The cminst/Llama-Nemotron-8B-templatefixes is an 8 billion parameter language model built upon the Llama-3.1-Nemotron-Nano architecture. It distinguishes itself through a pre-configured chat template that automatically injects a system prompt to enforce "detailed thinking" during generation. This design choice aims to guide the model towards more structured and explicit reasoning processes.

Key Features

  • Architecture: Based on the Llama-3.1-Nemotron-Nano family.
  • Parameter Count: 8 billion parameters.
  • Context Length: Supports a substantial context window of 32,768 tokens.
  • Forced Reasoning: The integrated chat template automatically includes a system prompt (detailed thinking on) to encourage explicit reasoning in responses.
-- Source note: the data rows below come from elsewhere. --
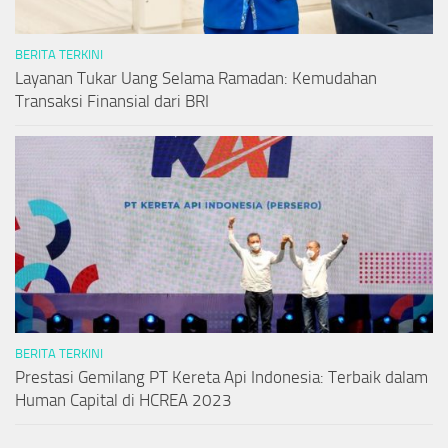
BERITA TERKINI
Layanan Tukar Uang Selama Ramadan: Kemudahan
Transaksi Finansial dari BRI
BERITA TERKINI
Prestasi Gemilang PT Kereta Api Indonesia: Terbaik dalam
Human Capital di HCREA 2023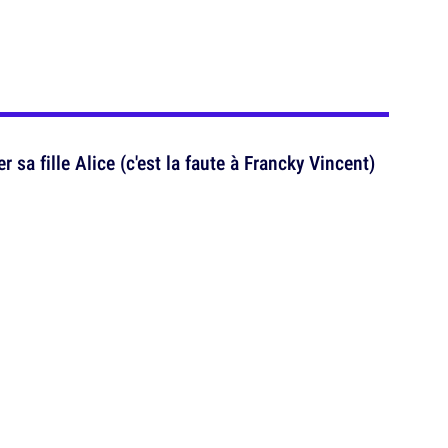
 sa fille Alice (c'est la faute à Francky Vincent)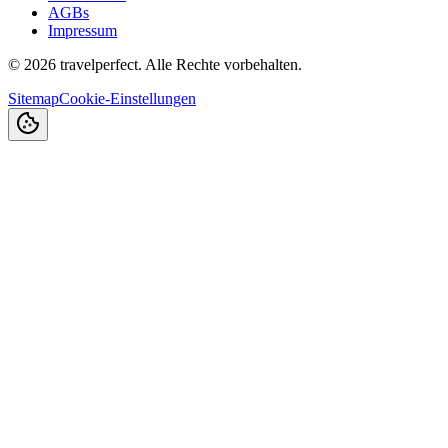
AGBs
Impressum
©
2026
travelperfect. Alle Rechte vorbehalten.
Sitemap
Cookie-Einstellungen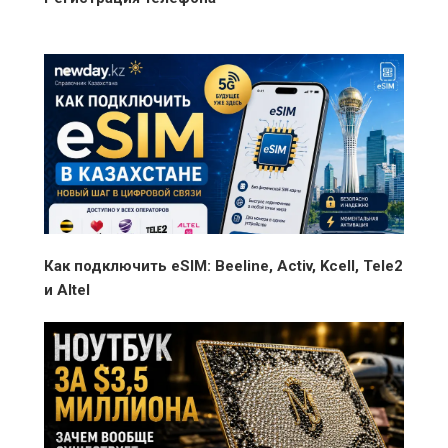
Как подключить eSIM: Beeline, Activ, Kcell, Tele2
и Altel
This means any additional system prompt will cause an error, as the reasoning prompt is hardcoded.

Use Cases

This model is particularly suited for applications where explicit, step-by-step reasoning is crucial. Its enforced reasoning template makes it ideal for:

  • Problem Solving: Tasks requiring logical deduction or mathematical problem-solving, such as the example Solve x*(sin(x)+2)=0.
  • Structured Output: Generating responses that demonstrate a clear thought process.
  • Educational Tools: Scenarios where explaining the 'how' is as important as the 'what'.